Bit by bit, the bearish thesis I had outlined in April is no more. Yesterday delivered strong breakouts for the Nasdaq and S&P, although the Russell 2000 (IWM) still has some work to do.
The S&P 500 delivered a clean breakout on higher volume accumulation. A technician couldn't ask for a better move. Now it's up to the market to deliver on this promise.
One thing we need to watch is the relationship of the S&P to its 200-day MA; at the moment it's 12.2% above this moving average which is in the 10% extreme zone of historic overboughtness. If it gets to 14.4%, it will be at the 5% level, and at 18.1% it will be at the 1% level, and becomes a strong 'sell'.
The Nasdaq delivered its breakout on a significant surge in buying volume. This was combined with an acceleration in the relative performance against the S&P.
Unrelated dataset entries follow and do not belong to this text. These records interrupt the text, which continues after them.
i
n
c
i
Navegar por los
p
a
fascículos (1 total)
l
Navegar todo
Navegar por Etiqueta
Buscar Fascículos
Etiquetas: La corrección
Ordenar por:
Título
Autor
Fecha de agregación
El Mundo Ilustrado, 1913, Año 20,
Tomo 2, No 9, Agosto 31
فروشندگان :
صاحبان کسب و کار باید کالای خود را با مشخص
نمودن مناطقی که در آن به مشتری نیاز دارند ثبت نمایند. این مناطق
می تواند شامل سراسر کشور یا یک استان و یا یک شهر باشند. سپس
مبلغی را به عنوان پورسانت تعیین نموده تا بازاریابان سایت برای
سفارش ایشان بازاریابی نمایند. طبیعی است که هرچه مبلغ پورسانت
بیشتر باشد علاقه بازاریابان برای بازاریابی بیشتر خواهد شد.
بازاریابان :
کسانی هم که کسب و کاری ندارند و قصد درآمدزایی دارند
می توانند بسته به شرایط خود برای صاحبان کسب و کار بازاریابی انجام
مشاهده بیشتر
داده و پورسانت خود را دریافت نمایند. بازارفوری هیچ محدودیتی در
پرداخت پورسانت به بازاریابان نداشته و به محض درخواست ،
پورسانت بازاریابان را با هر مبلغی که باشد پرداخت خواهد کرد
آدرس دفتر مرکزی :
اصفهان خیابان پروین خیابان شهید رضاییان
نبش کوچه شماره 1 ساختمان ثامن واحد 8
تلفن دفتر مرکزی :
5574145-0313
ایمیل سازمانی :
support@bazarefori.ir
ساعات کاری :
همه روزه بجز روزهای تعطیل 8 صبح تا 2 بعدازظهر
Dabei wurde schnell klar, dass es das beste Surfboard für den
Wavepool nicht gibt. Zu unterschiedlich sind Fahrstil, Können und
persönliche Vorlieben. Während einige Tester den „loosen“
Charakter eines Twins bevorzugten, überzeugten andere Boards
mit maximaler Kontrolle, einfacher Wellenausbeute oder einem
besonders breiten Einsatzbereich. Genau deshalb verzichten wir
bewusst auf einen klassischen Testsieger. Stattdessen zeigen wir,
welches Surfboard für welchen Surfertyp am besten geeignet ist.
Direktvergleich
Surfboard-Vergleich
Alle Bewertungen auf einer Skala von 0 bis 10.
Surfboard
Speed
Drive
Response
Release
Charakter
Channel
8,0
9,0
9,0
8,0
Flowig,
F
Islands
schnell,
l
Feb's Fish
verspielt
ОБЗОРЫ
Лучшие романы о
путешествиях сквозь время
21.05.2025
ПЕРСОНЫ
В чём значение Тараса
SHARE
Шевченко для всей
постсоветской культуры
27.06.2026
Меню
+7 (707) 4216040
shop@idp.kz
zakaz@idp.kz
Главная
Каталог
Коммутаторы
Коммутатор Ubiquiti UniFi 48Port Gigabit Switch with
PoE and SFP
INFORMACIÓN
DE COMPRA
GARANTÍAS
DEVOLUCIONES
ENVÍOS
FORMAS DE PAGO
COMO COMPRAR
The Russell 2000 ($IWM) is working on a challenge of its 'bull trap' and hasn't cleared its trading range. Consequently, the buying volume - while higher - didn't enjoy the same surge as the Nasdaq. Technicals are net positive, but momentum is not yet overbought, so look for more upside.
With the S&P and Nasdaq breakouts in play we need to consider the possibility of 'bull traps', but we also need to keep an eye as to how far these indices extend from their 200-day MAs and are at risk from another April style correction.